I'm more drawn to Gregory's stories about the Tudor family, but so have haven't tackled the red/white queen series. This one was an enjoyable read but was dismayed at the rather abrupt ending. It was a case of "what, that's IT?" as it really seemed to finish mid-conversation. Still liked it immensely, and of course the history content behind it all is very much a grey area as well so I'm not sure what else she could have done with the story. Still, even some sort of speculative epilogue or some such might have lessened the end a little for me. I guess we can't have it all!

I love Philippa Gregory -- guilty pleasure -- but this was not my favorite. Most of her books have a consistent narrative and narrator, but this one jumped quite a lot among characters, to the extent that I didn't get a good feel for any of them. The portrayal of Elizabeth was somewhat uncharitable, which is a surprise given how charitable Gregory usually is with her characters. It think it all goes back to the narration. Still, it was well-researched, enjoyable, and hard to put down.

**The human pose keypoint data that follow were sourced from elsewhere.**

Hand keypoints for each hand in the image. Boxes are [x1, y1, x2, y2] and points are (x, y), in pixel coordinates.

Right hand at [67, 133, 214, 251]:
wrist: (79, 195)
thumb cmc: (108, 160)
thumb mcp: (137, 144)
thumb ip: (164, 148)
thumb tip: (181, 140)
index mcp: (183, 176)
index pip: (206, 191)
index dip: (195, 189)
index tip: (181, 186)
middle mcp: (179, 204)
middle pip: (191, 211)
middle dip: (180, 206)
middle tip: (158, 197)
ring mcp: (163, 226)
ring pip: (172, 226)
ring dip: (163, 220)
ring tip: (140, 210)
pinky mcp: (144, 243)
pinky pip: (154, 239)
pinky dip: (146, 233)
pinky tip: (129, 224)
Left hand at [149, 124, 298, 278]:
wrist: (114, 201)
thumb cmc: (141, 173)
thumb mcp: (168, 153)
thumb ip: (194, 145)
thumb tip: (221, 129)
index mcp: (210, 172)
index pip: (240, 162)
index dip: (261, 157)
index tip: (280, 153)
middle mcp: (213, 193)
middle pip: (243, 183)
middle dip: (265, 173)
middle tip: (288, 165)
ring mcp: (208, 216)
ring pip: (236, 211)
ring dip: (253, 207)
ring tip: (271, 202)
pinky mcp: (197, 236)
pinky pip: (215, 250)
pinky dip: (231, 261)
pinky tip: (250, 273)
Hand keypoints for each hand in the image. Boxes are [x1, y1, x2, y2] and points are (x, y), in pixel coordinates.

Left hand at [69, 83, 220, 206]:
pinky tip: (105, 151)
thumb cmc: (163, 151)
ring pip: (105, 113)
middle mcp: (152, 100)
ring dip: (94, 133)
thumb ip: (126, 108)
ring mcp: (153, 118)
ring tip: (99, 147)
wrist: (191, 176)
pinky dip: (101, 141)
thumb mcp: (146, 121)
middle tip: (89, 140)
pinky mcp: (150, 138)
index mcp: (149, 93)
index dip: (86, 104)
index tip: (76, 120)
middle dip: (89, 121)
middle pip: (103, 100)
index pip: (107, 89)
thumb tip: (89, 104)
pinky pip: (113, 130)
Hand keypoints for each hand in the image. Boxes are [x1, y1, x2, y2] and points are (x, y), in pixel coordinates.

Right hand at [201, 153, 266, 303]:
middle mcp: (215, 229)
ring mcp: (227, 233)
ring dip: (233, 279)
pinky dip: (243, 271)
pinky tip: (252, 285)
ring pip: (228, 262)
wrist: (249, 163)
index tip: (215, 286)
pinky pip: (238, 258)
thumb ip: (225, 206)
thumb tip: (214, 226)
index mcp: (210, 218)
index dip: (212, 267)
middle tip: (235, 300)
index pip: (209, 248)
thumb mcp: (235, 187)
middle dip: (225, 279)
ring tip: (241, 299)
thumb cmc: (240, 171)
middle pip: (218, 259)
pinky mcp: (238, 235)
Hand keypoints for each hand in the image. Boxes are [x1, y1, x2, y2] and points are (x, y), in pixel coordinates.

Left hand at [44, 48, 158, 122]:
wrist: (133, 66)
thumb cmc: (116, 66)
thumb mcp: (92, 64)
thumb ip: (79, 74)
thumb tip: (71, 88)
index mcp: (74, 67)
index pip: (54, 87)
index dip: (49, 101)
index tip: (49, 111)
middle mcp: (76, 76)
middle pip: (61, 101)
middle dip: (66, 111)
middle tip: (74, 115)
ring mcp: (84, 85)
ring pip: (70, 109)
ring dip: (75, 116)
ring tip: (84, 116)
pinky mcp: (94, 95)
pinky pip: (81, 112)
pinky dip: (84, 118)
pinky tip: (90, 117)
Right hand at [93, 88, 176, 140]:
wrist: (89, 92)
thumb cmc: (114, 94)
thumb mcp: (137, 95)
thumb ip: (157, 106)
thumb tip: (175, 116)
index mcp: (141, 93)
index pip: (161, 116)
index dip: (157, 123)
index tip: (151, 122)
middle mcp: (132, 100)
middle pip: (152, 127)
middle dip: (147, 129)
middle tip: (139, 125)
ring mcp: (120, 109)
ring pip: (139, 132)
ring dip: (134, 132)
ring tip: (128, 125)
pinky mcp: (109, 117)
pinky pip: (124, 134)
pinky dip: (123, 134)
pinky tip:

Elizabeth the First was amazing in dodging the slings and arrows of treacherous politics in the 16 century. Trapped in a female body, shaped by the twists of fate that brought her to the throne, she was manipulative and knew how to use her minions to the best advantage. However clever she was to insulate herself from the "press" of her day, she did have a human side and that female was head over heels in love with a married man. Perhaps, that was in a perverse way the attraction- wanting the impossible- for I think Elizabeth loved the throne of England more than anything else in the world. Gregory's tale bring one more theory into the death of Dudley's wife, one of those unanswered mysteries that have left more questions than answers over the years. Humanizing the other woman- we see the triangle, the possible political fallout and the alleged conspiracy to prevent Dudley access to the throne. Do I believe in the scullduggery- yes. Could it have happened the way Gregory supposes. I could see it. Power hung in the balance, the throne a heartbeat from Elizabeth's lover- one mere woman's life becomes a footnote to the power behind the throne.